Each year, ACU teachers apply for promotions to obtain a new title. The titles are instructor, assistant professor, associate professor and professor. Each title represents a different rank of academic hierarchy and includes a pay raise. Teachers usually come into the university as an instructor or graduate student teacher and work their way up to a title. Those with doctorates or terminal degrees in their field typically enter as assistant professors. Faculty must meet specific criteria set by the university and varying department-specific requirements to receive a promotion.
Tenure refers to a senior academic’s contractual right not to have his or her position terminated without just cause.
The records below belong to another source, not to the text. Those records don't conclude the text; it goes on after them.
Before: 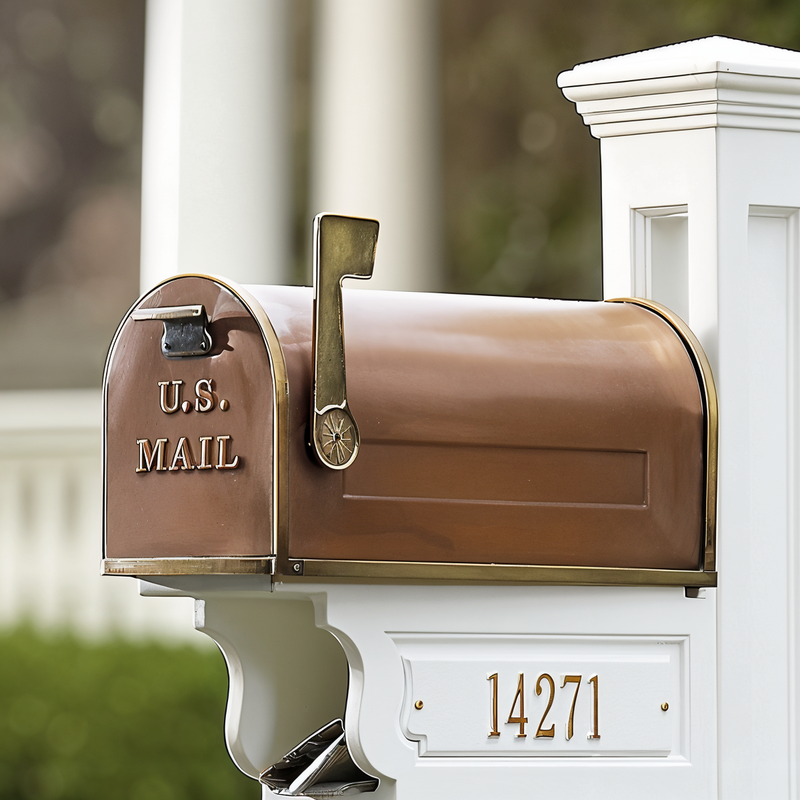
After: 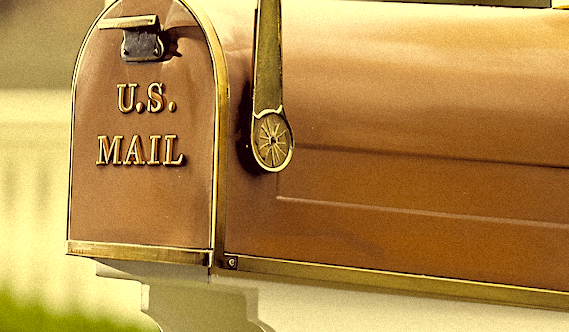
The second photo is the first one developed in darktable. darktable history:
rgb curve: curves: ch0 [(0, 0) (0.053, 0.068) (0.122, 0.128) (1, 1)]
levels: levels [0, 0.478, 1]
grain: mid-tones bias 0%
exposure: exposure 0.2 EV, compensate highlight preservation false
rgb levels: levels [[0.029, 0.461, 0.922], [0, 0.5, 1], [0, 0.5, 1]]
crop: top 36.498%, right 27.964%, bottom 14.995%
color correction: highlights a* -0.482, highlights b* 40, shadows a* 9.8, shadows b* -0.161
rotate and perspective: rotation 1.69°, lens shift (vertical) -0.023, lens shift (horizontal) -0.291, crop left 0.025, crop right 0.988, crop top 0.092, crop bottom 0.842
ACU Promotion and Tenure Guidelines and Procedures describes tenure as the preservation of academic freedom and, to some degree, academic security. Tenure at ACU is also labeled as a “goodness of fit” with the university which is met with three criteria. The faculty member must be committed to the mission of the university, be a member of the Church of Christ and be accomplished in teaching, scholarly activity, service and collegiality.
“We’re very proud of our professors who achieved tenure and promotions this year,” said vice provost Ken Cukrowski.
Aquino, tenured professor of theology and philosophy, said the university did not require him to achieve the highest academic rank but wanted to anyway.
“I like being a professor,but I didn’t feel compelled to get promoted,” said Aquino, who earned his Ph.D in systematic theology from SMU and began teaching at ACU in 1998. “I just enjoy it. In fact, the paper work was the last thing I wanted to do.”